There are actually two types of probate: death probate and disability probate. Most people only associate the term probate to the process associated with your death, but there can be a probate process associated with your disability. If you become disabled, everything in your sole name can be at risk for the probate process. If you have appointed a durable power of attorney in your will that springs into effect upon your disability, you may be protected, but most people have not done this, and even then there are some instances when this does not keep the process from happening. In the disability probate process, you will have to hire an attorney, there may have to be a conservator appointed, and there is the possibility of litigation, especially in the case of blended families.

The probate process that most of us are familiar with is the death probate At a person’s death, any assets in their sole name are frozen and are subject to the probate process, even if there is a will. If you don’t have a will, the state will give you one. There are prescribed rules on how a person’s estate is to be divided if there is no valid will, and it might not be the way you would have wanted it to be divided, so make sure you have a will. One of the reasons for probate is so that any creditors can file a claim with the person’s estate, and the state and federal government are the first in line. The negative aspects most of us associate with probate centers around the issues of time, cost, and the fact that the proceedings become part of the public record.

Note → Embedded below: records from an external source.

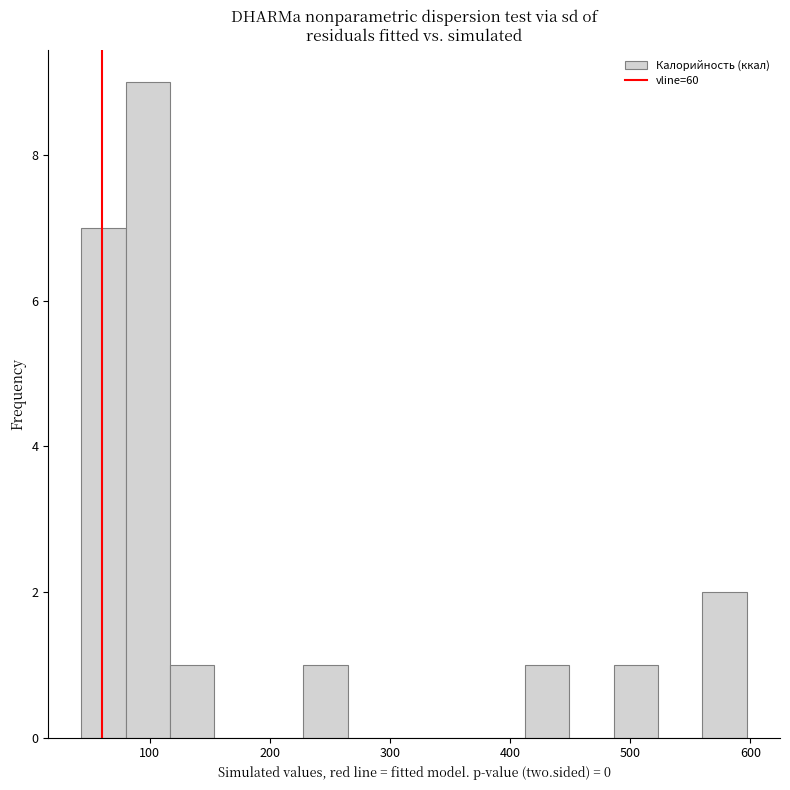

Read against the x-axis, roughly where is the centre of the tallest bar?

100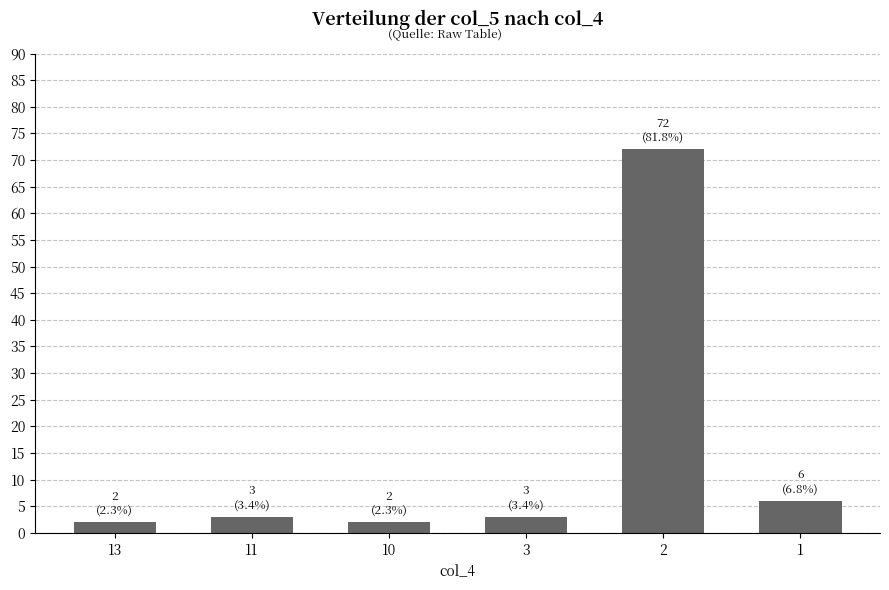

What is the value of the 5th bar from the left?

72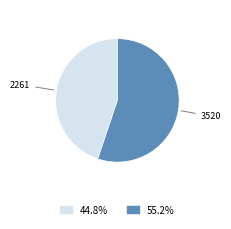

Is there a majority slice in this chart?

Yes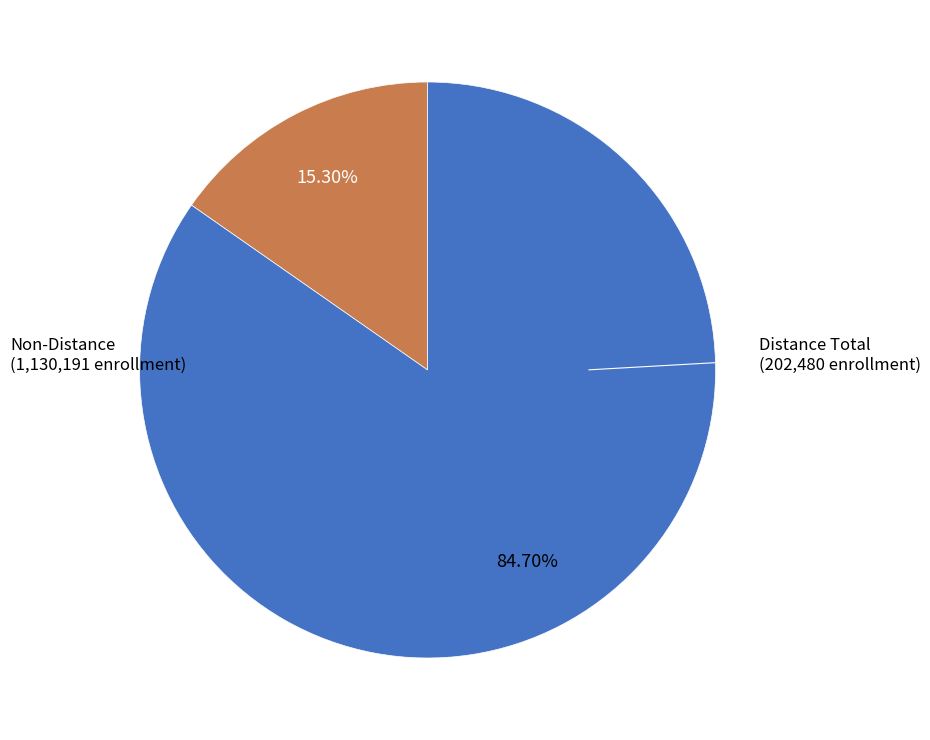

Which has a higher value, Non-Distance or Distance Total?

Distance Total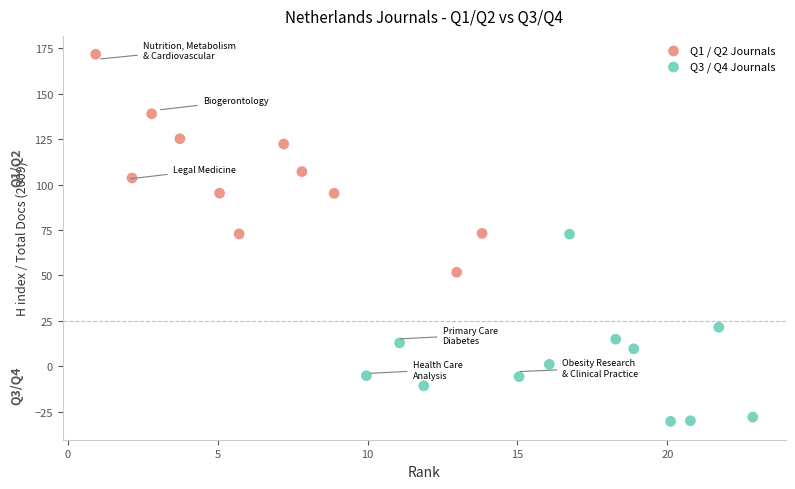

Which series contains the lowest Y value?

Q3 / Q4 Journals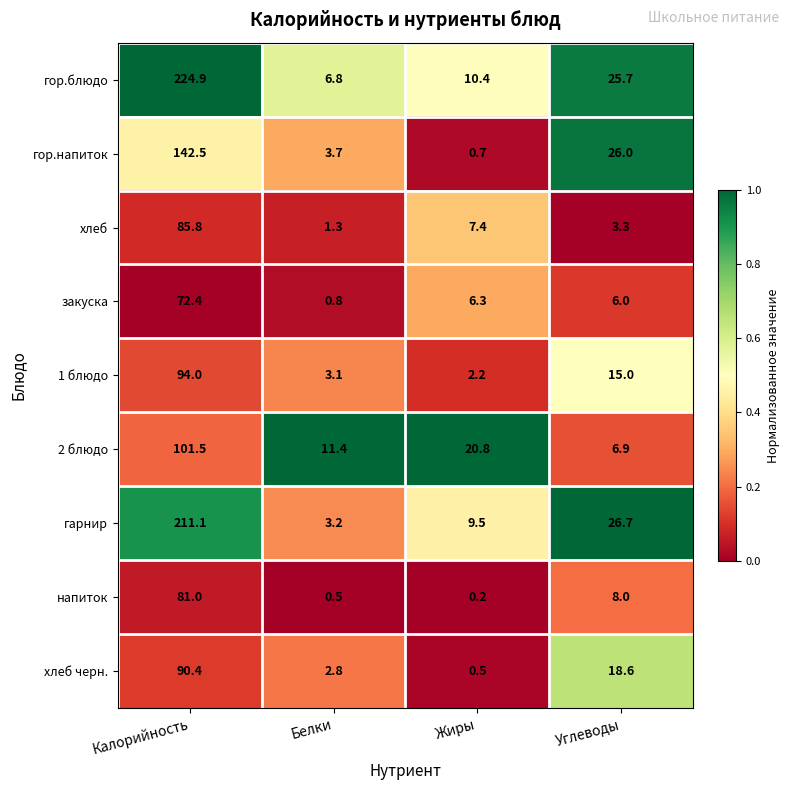

At how many categories does at least one series exceed 0?

4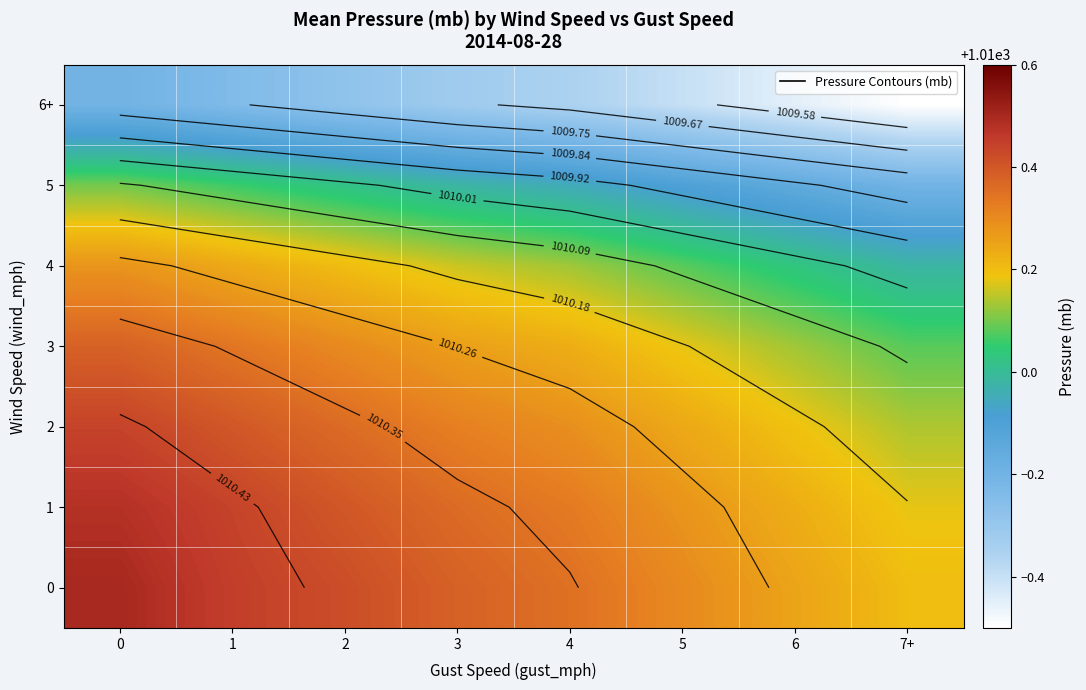

What is the sum of the 5 values at 4 and 5?

2019.8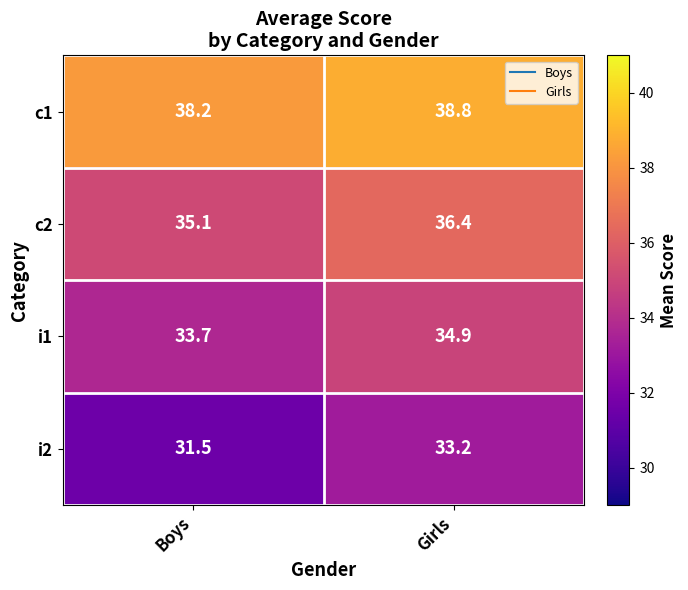

The i2 series shows 33.2 at Girls. True or false?

True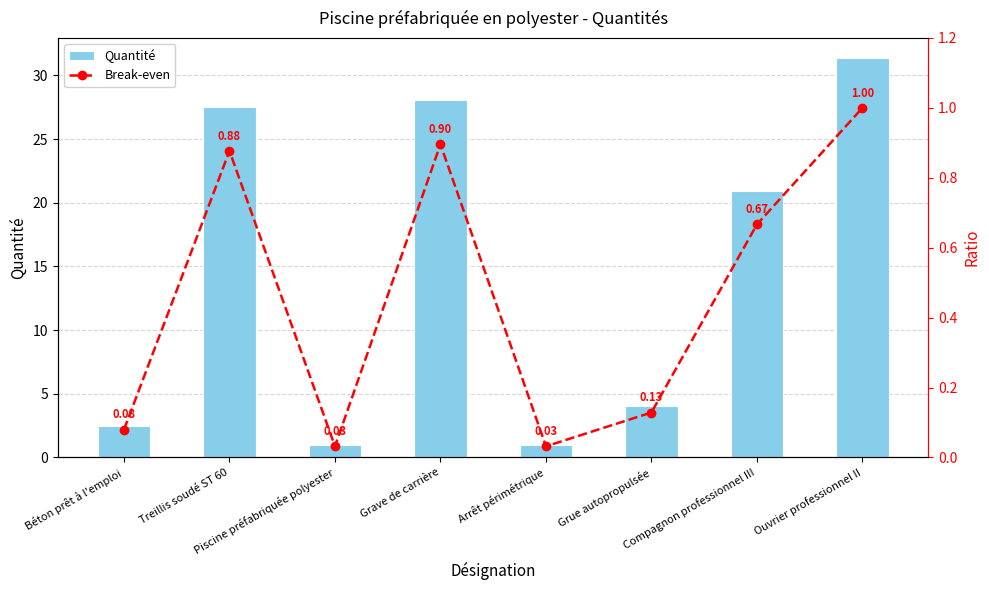

Between Béton prêt à l'emploi and Treillis soudé ST 60, which series saw the biggest shift?

Quantité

There are certain things that pass through, or avoid, probate. One of these is assets that are in joint name with rights of survivorship, such as real estate or a joint bank account. Another is life insurance. It usually flows right to the designated beneficiary. But this is one area where it might be advisable to check with a qualified tax professional to see how it affects your estate. Most people consider benefits from a life insurance policy to be tax free, and while it is true that the proceeds are not subject to income tax, that may not be the case with the probate process if it puts you above the exemption level. This is especially true of many couples who purchase term insurance in the one million dollar category. If they were to die at the same time, suddenly their estate has a two million dollar value, and this would be above the exemption level. Some of these issues are too complicated to discuss here, and this is the area where a qualified tax professional can assist you in the area of estate planning and living trusts, which will be discussed more fully in a separate section. A proper estate plan will seek to take advantage of existing laws to save every possible dollar of estate and inheritance tax while making sure you retain control over how your assets pass to whom you want and in the manner you prescribe.

One of the ways to avoid probate is to create a revocable living trust. There is an entire industry devoted to these trusts and you can imagine how many different factors can be associated with them, so we can only discuss them in general terms here. Any discussions concerning trusts are not to be taken as legal advice, so be sure to consult a qualified tax professional. We will only seek to discuss these issues in basic terms with the goal of providing you information that will help you make choices in your estate planning.